Though soliciting an independent review of the situation suggests McDonald’s is taking operators’ cold shoulder seriously, the divide between corporate and the chain’s franchisees seems as fraught as ever. The NFLA concluded earlier this month that operators owed no outstanding tech fees, Business Insider reports, proving documentation showing pre-payment of tech fees. Smoot said in an email that this “does not invalidate the existence of the technology payable,” according to the publication.
McDonald’s also said it would address a misinterpretation of the tech fee language to “indicate the existence of a pre-payment, which was no the case.”

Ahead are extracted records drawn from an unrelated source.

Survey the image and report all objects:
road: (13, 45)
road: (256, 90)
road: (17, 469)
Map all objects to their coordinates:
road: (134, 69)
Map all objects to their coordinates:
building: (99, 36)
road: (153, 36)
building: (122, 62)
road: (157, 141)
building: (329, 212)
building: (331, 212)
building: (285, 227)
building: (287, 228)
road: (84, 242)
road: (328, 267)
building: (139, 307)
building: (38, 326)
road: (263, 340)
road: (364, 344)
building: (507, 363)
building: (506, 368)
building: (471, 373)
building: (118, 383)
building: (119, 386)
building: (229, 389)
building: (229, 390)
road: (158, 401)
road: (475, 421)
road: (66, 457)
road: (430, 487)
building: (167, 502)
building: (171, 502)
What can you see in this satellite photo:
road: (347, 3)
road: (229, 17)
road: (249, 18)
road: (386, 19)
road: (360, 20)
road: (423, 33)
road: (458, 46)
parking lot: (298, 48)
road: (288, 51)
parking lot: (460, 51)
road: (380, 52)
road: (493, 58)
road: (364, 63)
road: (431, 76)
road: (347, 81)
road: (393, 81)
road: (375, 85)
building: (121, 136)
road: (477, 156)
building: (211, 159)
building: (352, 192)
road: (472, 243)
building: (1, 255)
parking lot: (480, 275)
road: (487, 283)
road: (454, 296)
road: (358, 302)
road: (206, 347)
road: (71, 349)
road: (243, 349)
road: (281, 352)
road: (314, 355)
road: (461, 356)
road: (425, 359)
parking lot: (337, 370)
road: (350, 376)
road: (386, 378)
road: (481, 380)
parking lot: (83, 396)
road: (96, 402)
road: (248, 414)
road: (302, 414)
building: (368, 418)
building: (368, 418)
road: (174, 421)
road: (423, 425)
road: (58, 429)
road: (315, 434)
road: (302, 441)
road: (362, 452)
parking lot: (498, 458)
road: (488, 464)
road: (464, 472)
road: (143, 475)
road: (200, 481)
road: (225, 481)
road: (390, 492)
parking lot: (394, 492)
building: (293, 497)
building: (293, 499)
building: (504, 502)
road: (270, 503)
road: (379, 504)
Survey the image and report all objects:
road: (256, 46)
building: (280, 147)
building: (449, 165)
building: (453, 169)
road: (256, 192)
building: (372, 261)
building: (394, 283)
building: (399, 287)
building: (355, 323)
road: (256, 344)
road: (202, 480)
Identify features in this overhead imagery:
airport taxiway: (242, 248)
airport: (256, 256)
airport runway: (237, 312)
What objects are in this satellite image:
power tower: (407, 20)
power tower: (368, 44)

NFLA chair Mark Salebra reportedly shared doubts about Ernst & Young’s ability to remain independent during the review on a call with operators last week. This distrust is a big problem for McDonald’s — more than 95% of its system is franchised, and not having an open line of communication, essential or non-essential, is a detriment to its business.
If franchisees are convinced their tech payments were covered, but corporate insists they “misinterpreted” that coverage from 2015 to 2017, that is a long time for both sides to not be on the same page in regards to tech fees. This is especially problematic at a time in which McDonald’s ramped up tech investments significantly, with the company’s acquisition of AI company Dynamic Yield in 2019, for example, or the acquisition of voice tech company Apprente and the establishment of McD Tech Labs. A number of franchisees told Restaurant Business in December they were caught off guard by the new fees, and that their technology costs have increased 10-fold throughout the past 10 years.
It’s possible the formation of a franchisee tech co-op, as previously discussed, could provide more oversight into technology investments and improve communication around those investments going forward. This may not reconcile the current disagreement between corporate and operators, but NFLA leadership said on a call with franchisees that the relationship with McDonald’s corporate “will be repaired.”